Baskıcı ve otoriter tutum sergileyen aile modeli özellikle ülkemizde yaygın olarak görülen, ataerkil aile yapısına sahip bir modeldir. Hatalar ve başarısızlıklar üzerine yoğunlaşır, kendi koyduğu kurallara tüm aile fertlerinin uymasını bekler. Kurallarda esneklik yoktur ve çocuğa çok fazla söz hakkı verilmez. Bu aile ortamında yetişen bireyler hata yapmaktan korkan, içe dönük, çekingen bireyler olur.

Tutarsız aile yapısında ise örneğin; annenin olumlu gördüğü bir duruma babanın olumsuz tepki vermesi ya da bir davranışın bazı durumlarda pekiştirilirken bazı durumlarda cezalandırılması olarak da düşünülebilir. Anne-baba arasındaki bu görüş ayrılıkları, çocuğun bocalamasına, kimseyi dinlememesine, doğru ve yanlışı ayıramamasına neden olabilir.
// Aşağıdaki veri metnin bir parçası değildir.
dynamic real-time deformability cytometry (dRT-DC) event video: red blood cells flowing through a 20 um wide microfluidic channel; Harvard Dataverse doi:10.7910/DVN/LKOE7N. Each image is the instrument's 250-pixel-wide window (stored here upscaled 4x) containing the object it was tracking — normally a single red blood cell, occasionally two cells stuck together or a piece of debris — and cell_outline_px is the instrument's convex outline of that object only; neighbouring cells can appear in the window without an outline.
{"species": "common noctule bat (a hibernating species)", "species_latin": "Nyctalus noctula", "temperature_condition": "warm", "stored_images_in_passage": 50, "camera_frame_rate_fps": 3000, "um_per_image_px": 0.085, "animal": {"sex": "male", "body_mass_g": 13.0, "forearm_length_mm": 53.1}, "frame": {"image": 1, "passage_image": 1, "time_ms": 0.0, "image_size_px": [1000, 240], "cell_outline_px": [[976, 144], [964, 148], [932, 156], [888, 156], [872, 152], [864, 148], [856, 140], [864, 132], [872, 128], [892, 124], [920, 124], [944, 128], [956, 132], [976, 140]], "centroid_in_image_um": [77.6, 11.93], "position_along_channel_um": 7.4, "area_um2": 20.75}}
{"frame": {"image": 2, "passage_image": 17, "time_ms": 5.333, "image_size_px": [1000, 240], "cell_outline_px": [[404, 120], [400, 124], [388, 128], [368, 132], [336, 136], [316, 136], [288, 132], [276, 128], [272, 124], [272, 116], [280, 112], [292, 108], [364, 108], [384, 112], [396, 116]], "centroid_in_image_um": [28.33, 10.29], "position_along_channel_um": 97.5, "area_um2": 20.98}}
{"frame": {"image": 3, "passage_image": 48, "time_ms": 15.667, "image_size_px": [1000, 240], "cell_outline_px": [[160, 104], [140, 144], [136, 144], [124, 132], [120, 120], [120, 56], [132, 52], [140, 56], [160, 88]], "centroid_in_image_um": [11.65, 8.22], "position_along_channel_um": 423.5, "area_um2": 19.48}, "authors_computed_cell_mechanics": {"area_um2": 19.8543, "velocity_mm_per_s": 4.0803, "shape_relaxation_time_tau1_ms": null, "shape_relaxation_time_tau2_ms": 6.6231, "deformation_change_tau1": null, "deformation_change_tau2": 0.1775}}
Son olarak demokratik aile tutumunda ise çocukların varlığına ve isteklerine saygı duyulur, gelişim alanlarına göre onlara bir takım sorumluluklar verilir, söz ve seçim hakkı tanınır.Çocuğa makul sınırlar içerisinde özgürlükler verilir.Böylece ileride yaratıcı, düşüncelerini özgürce ifade eden, kuralları sorgulayan ve alternatif çözüm yolları üreten , paylaşımcı, öz-yeterliği ve benlik algısı yüksek çocuklar yetişir.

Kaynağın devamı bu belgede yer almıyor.